§ Exercise materials
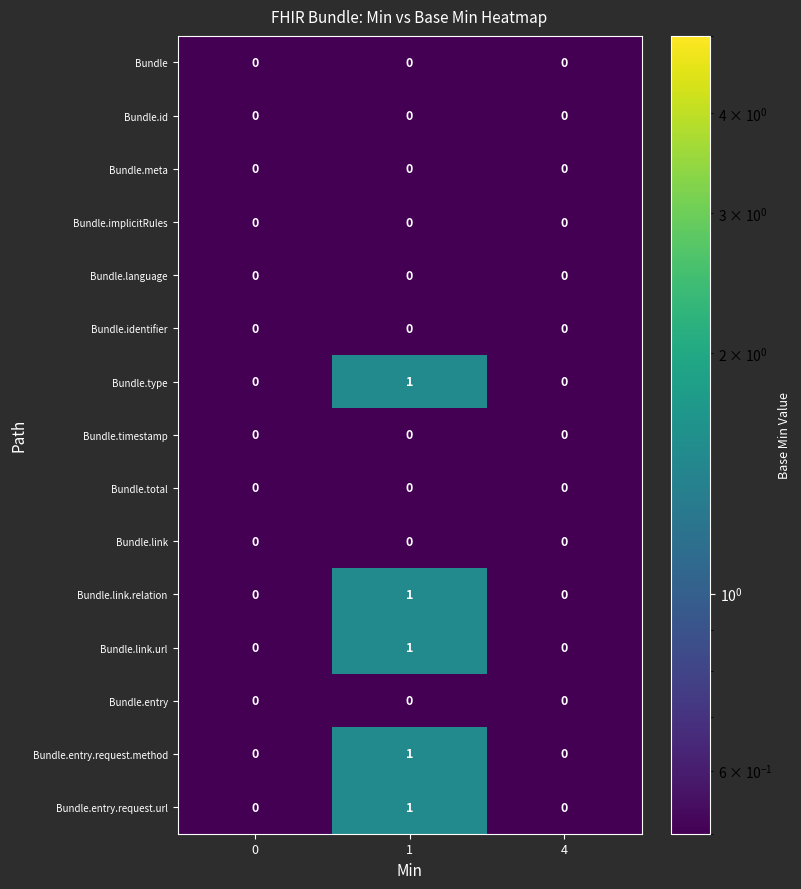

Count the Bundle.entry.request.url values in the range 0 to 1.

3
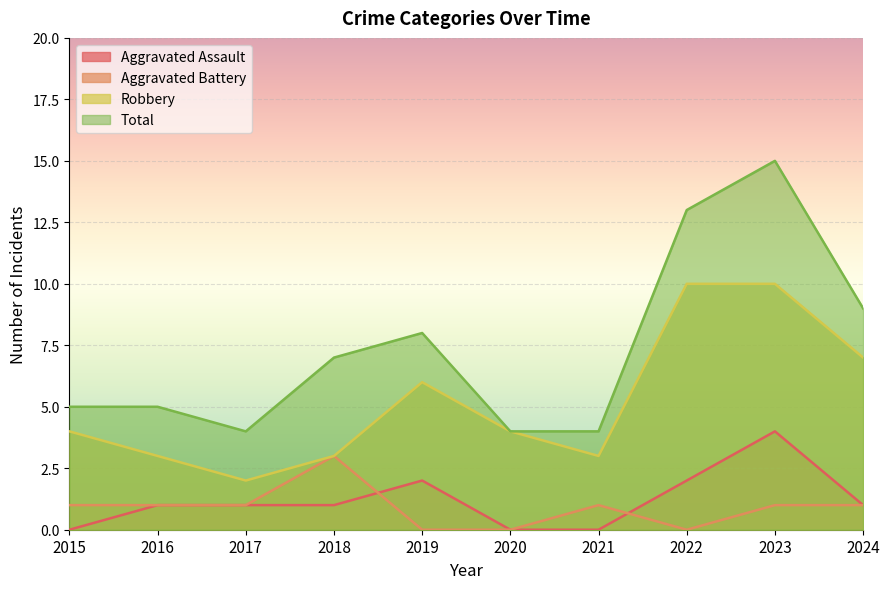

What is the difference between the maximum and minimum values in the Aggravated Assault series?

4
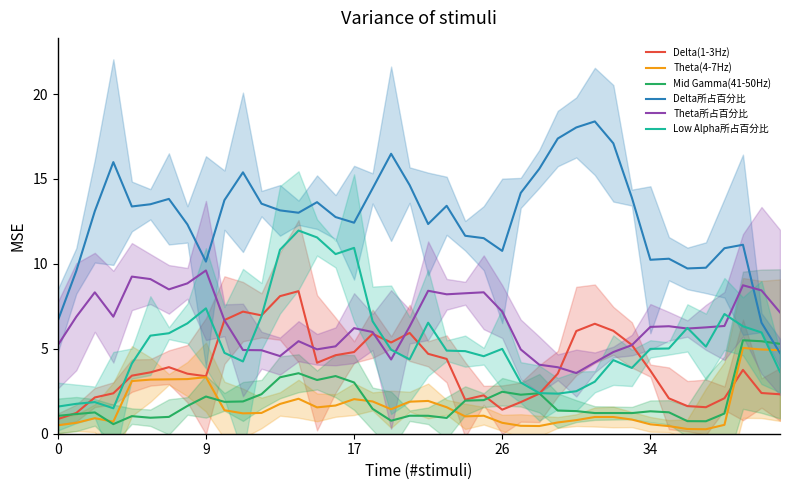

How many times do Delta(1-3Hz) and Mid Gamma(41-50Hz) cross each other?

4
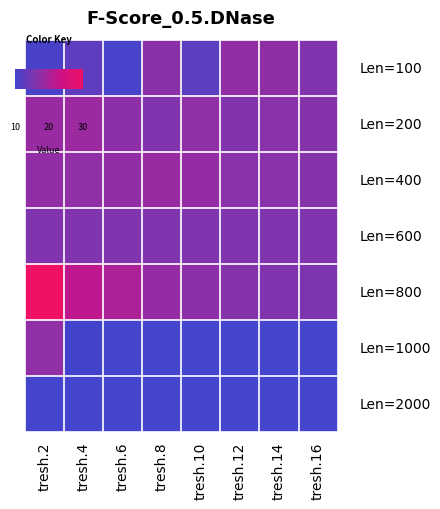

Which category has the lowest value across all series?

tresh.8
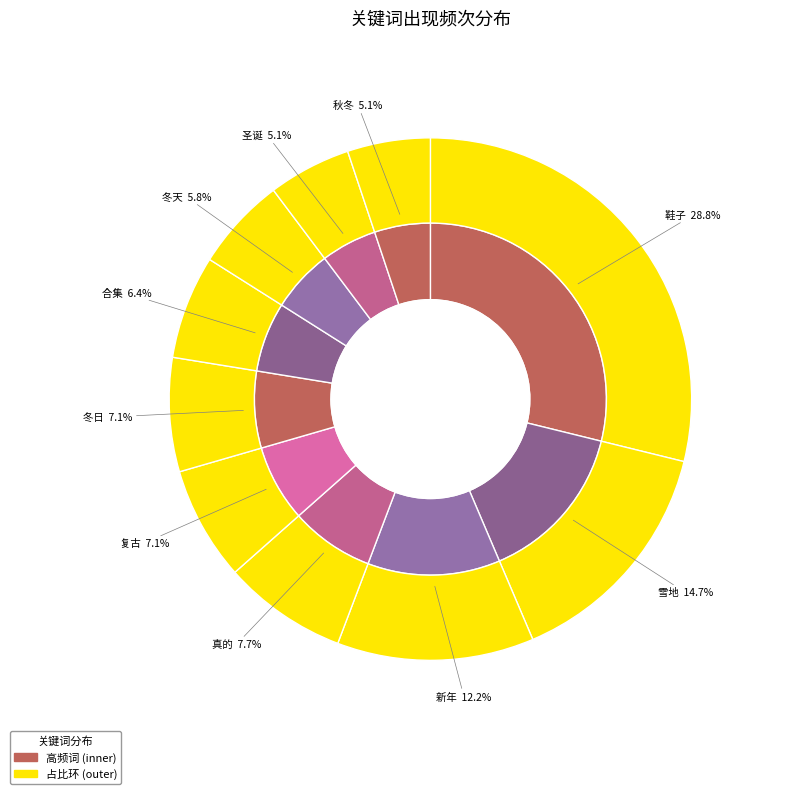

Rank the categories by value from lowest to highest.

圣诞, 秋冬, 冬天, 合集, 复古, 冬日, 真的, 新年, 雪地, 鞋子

§ Your assignment
Rewrite the records above, swapping every "values" for "figures" and keeping everything else the same. Omit the pictures.

§ Exercise answer
Count the Bundle.entry.request.url figures in the range 0 to 1.

3

What is the difference between the maximum and minimum figures in the Aggravated Assault series?

4

How many times do Delta(1-3Hz) and Mid Gamma(41-50Hz) cross each other?

4

Which category has the lowest value across all series?

tresh.8

Rank the categories by value from lowest to highest.

圣诞, 秋冬, 冬天, 合集, 复古, 冬日, 真的, 新年, 雪地, 鞋子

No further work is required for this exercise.